И все же он не мог оторвать глаз от этого человека и все более пристально к нему присматривался. Он видел, как тот довольно долго простоял у тела, сложив руки с таким видом, будто молился, потом, быстро перекрестившись, словно нехотя двинулся дальше, и то лишь после того, как ему дали понять, что следует уступить место другим. Морозини уже собирался последовать за ним, но, внезапно заметив, что мадемуазель фон Винклеред знаками подзывает его из дальнего угла комнаты, приблизился к ней.

— Вы ведь собираетесь ехать в Лугано, да? — спросила она.

— Да, собираемся. Лучший способ избежать трагедии — вовремя предупредить. Мы думали уехать сразу после окончания обряда погребения.

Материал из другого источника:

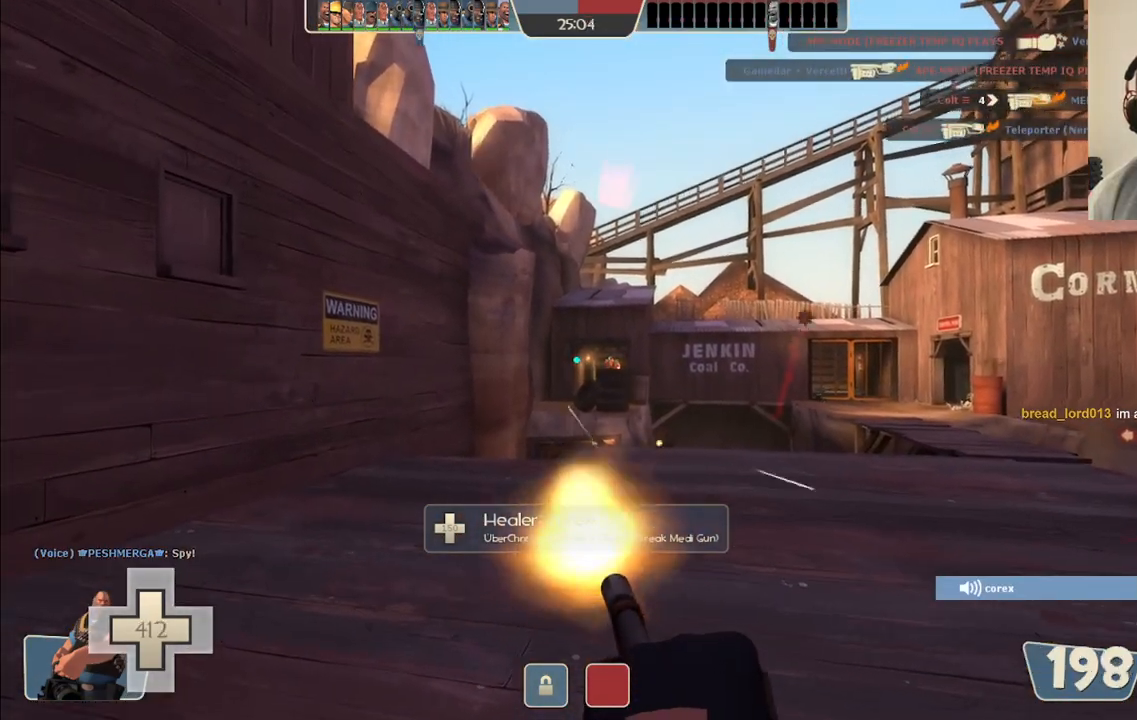
{"buttons": ["L2", "R2"], "left_stick": "right", "right_stick": "center", "events": [[150, "left_stick", "up-right"], [333, "left_stick", "right"]]}
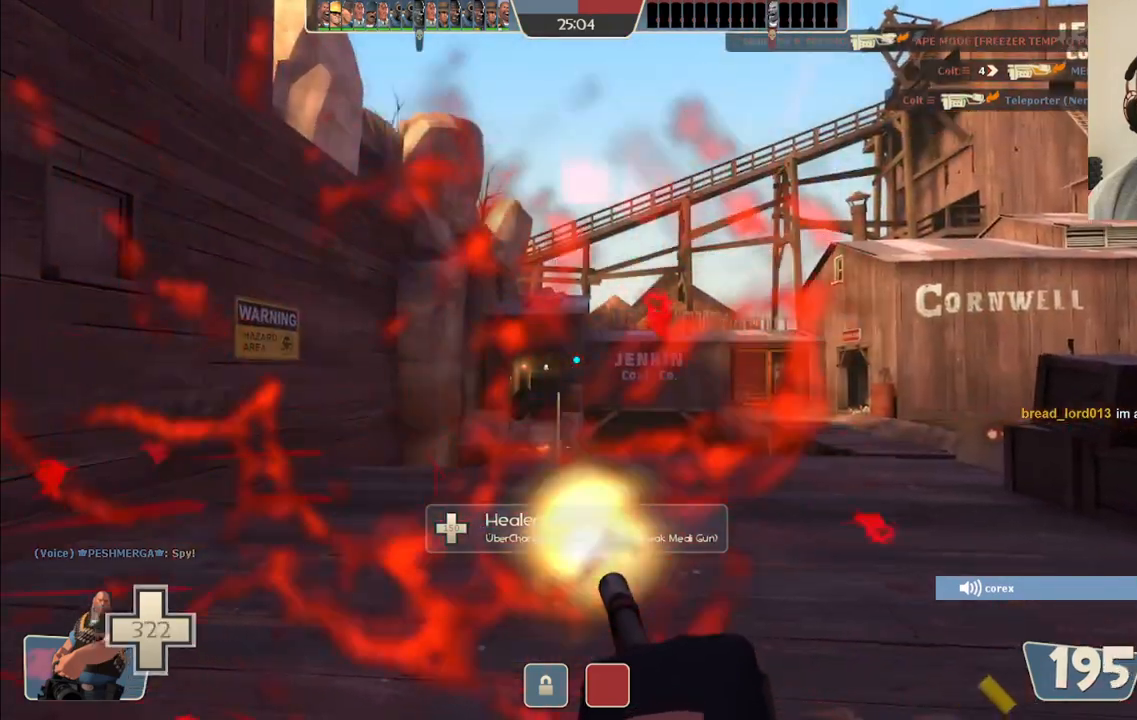
{"buttons": ["L2", "R2"], "left_stick": "down-right", "right_stick": "center", "events": [[317, "left_stick", "down-right"]]}
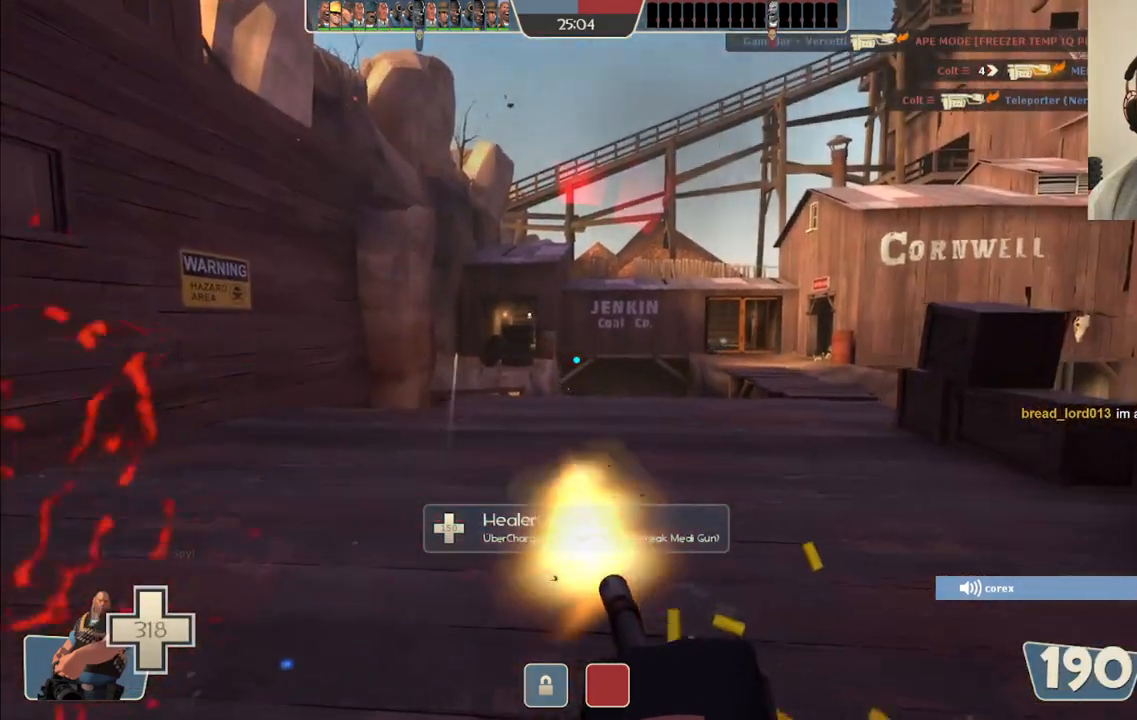
{"buttons": ["L2", "R2"], "left_stick": "down", "right_stick": "center", "events": [[483, "left_stick", "down"]]}
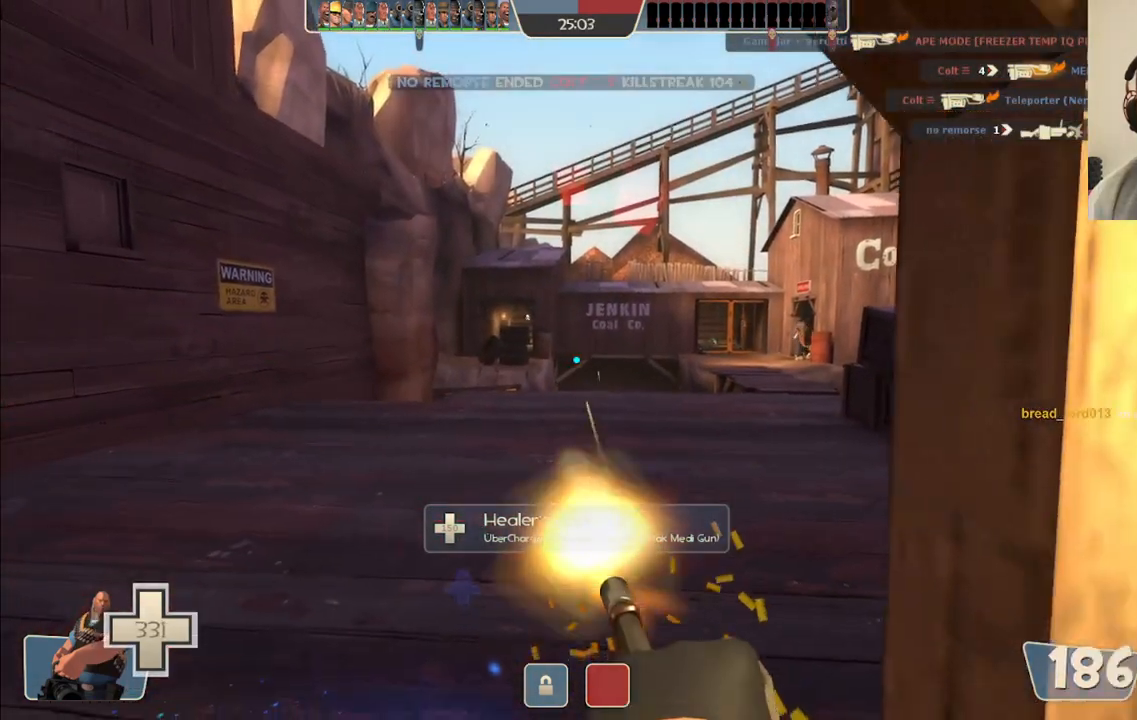
{"buttons": ["L2", "R2"], "left_stick": "down", "right_stick": "center", "events": []}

— Найдите какой-нибудь предлог, чтобы уехать сегодня же. Через два часа отходит поезд на Брегенц… Прежде всего, похороны состоятся на двадцать четыре часа раньше, то есть завтра, а потом, на следующую ночь, Фриц увезет тело. Если учесть, что вас может подвести неудобное расписание и вы задержитесь на пересадке или, например, не сразу найдете графа Манфреди, выигрыш во времени мог бы оказаться недостаточным…

— Вы — само благоразумие! Но не могли бы вы помочь мне с предлогом? Я думаю сослаться на телеграмму, полученную из Венеции…

— Разумеется, вы можете на меня рассчитывать, но будьте уверены, что доказательств у вас никто и не потребует: новый великий князь вас ненавидит, а Таффельберг ненавидит еще сильнее. Они будут только рады, если вы уедете.

— Я тоже без них скучать не стану, а вам спасибо за то, что предупредили!

Через полтора часа после этого разговора, официально распрощавшись с хозяевами, которые приняли это с нескрываемым удовлетворением, Альдо и его «секретарь» выехали из Гогенбурга в той самой машине, которая их туда привезла. Теперь она доставила их на вокзал, откуда маленьким поездом, ходившим только до Лангенфельса и обратно, они отправились в Брегенц. Там переночевали, а наутро принялись пробираться к цели по запутанному лабиринту швейцарских железных дорог.

Назавтра, когда последние посетители разъезжались из замка, предоставляя близким в узком кругу совершить погребение великой княгини, лысый человечек в темно-серой шубе и с лицом, которое было бы вполне заурядным, если бы не его разбухший нос, попросил разрешения переговорить с фрейлиной покойной. Человечек выглядел крайне взволнованным и, оказавшись лицом к лицу с девушкой, тотчас рассыпался в извинениях и сожалениях:

— Мадемуазель, мне сообщили, что князь Морозини покинул замок еще вчера вечером. Не могли бы вы сказать мне, куда именно он уехал? Просто не знаю, как быть, если мне не удастся в самое ближайшее время его разыскать!

— Можно узнать, кто вы такой, сударь?

— О, прошу извинить меня за то, что я не представился, но я так потрясен, что начисто позабыл об этом: я его кузен, Доменико Панкальди. Совершенно необходимо, чтобы он как можно скорее вернулся домой, в Венецию!

— А что случилось?

— О, мадемуазель, случилась трагедия, страшная, чудовищная трагедия! Его поверенный был убит во время чрезвычайно дерзкого ограбления. И я должен как можно быстрее привезти домой господина Морозини!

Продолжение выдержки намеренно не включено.